Teresópolis. O sonho da Copa do Mundo, em casa, encerrado com um 7 a 1; os maus resultados recentes; o jejum histórico de medalhas de ouro olímpicas, conquista inédita para o futebol brasileiro; um país sob o estigma, alimentado pelos resultados, de não produzir mais talentos. Poucas vezes uma seleção brasileira entrou em campo com tantas contas a acertar com a história, mesmo que os jogadores atuais não a tenham escrito. E a conta recai sobre um time jovem, quase todo sub-23, às vésperas de outra disputa em casa.
Em Teresópolis, o elenco que se prepara para a Olimpíada do Rio tenta se relacionar com o passado, entender a melhor forma de lidar com tantos fatores que se somam à responsabilidade natural de jogar uma competição pela seleção.
Nenhum dos jogadores atuais esteve no 7 a 1, tampouco Neymar, machucado na ocasião. O atacante é o único que já jogou uma Olimpíada, mas também não é responsável pelo país jamais ter ganho o ouro em qualquer edição dos Jogos. Entre isolar o time atual do peso histórico do torneio e assumir toda a responsabilidade, há um caminho intermediário.

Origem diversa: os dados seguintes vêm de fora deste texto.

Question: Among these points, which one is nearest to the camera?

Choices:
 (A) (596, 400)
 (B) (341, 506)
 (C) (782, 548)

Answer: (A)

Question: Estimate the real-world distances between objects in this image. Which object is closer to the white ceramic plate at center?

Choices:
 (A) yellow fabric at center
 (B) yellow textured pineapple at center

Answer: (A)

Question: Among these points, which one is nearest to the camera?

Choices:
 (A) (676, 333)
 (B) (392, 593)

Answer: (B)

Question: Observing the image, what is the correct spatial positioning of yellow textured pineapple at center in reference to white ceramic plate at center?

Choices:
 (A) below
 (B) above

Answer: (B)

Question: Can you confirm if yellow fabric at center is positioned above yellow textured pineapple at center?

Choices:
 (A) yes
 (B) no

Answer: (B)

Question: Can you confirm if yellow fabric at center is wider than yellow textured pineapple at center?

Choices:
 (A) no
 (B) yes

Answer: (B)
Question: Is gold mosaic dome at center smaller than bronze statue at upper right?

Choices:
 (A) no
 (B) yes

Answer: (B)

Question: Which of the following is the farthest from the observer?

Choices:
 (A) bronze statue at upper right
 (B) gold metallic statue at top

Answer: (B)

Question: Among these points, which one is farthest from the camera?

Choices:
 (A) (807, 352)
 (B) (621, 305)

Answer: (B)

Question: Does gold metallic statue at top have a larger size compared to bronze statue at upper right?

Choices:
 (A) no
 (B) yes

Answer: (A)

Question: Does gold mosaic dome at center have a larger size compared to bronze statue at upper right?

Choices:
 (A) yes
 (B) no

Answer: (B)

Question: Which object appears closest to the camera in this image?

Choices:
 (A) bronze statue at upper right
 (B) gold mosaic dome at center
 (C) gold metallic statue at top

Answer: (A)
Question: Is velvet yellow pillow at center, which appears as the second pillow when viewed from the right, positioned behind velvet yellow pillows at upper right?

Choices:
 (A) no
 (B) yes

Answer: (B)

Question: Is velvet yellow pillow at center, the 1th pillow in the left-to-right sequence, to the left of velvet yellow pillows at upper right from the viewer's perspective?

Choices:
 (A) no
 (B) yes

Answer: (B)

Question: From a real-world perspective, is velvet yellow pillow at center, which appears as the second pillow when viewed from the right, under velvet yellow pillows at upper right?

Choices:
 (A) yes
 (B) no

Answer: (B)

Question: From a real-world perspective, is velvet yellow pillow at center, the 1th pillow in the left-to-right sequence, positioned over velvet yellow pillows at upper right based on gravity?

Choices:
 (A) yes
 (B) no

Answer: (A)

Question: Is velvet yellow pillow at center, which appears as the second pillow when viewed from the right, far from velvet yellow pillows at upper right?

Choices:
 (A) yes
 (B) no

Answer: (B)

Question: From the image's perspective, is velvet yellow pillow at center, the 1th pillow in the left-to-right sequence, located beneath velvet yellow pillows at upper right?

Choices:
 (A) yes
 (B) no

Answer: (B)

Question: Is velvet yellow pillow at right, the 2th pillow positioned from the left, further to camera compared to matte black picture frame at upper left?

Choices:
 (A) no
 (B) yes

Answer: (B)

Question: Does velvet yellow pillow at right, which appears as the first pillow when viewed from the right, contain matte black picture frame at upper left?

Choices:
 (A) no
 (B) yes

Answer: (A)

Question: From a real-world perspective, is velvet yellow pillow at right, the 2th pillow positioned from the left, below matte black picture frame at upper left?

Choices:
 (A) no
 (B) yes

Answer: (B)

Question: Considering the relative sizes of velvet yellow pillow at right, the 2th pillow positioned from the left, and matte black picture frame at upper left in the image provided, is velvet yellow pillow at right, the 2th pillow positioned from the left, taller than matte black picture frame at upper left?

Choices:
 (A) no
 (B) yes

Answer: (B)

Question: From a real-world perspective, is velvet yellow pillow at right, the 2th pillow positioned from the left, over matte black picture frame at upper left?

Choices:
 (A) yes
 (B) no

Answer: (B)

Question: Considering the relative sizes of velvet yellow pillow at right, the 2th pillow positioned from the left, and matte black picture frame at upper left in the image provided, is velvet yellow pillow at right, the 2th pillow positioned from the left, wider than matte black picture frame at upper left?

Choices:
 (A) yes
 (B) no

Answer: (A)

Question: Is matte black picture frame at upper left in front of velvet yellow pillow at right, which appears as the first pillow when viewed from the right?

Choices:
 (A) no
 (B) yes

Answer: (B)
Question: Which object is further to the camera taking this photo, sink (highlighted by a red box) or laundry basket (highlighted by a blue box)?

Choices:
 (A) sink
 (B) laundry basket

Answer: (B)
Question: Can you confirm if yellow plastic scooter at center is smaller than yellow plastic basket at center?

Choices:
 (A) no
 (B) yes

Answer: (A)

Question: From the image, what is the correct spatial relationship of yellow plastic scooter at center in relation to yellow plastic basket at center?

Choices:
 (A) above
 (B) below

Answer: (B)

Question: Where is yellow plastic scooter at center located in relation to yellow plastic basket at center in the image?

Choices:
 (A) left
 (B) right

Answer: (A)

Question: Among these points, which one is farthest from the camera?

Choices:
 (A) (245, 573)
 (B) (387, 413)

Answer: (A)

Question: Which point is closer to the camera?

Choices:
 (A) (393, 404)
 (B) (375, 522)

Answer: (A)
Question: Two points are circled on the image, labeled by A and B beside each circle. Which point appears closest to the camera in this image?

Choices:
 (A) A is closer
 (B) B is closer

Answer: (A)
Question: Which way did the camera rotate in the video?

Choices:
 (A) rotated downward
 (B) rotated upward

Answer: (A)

A gente tem que filtrar as coisas boas, não apagar a história. Porque a história da seleção tem cinco títulos mundiais, tem uma tradição que impõe respeito e pressiona os rivais também. Um técnico português uma vez me falou que, taticamente, já se inventou de tudo no futebol. O que ainda não foi tão trabalhado é o lado mental afirmou o goleiro Fernando Prass que, com 38 anos, é de longe o mais velho da equipe.
COMPONENTE SOCIAL
Prass pede que o time enxergue a ocasião como uma oportunidade. E ampliou o debate para além do futebol.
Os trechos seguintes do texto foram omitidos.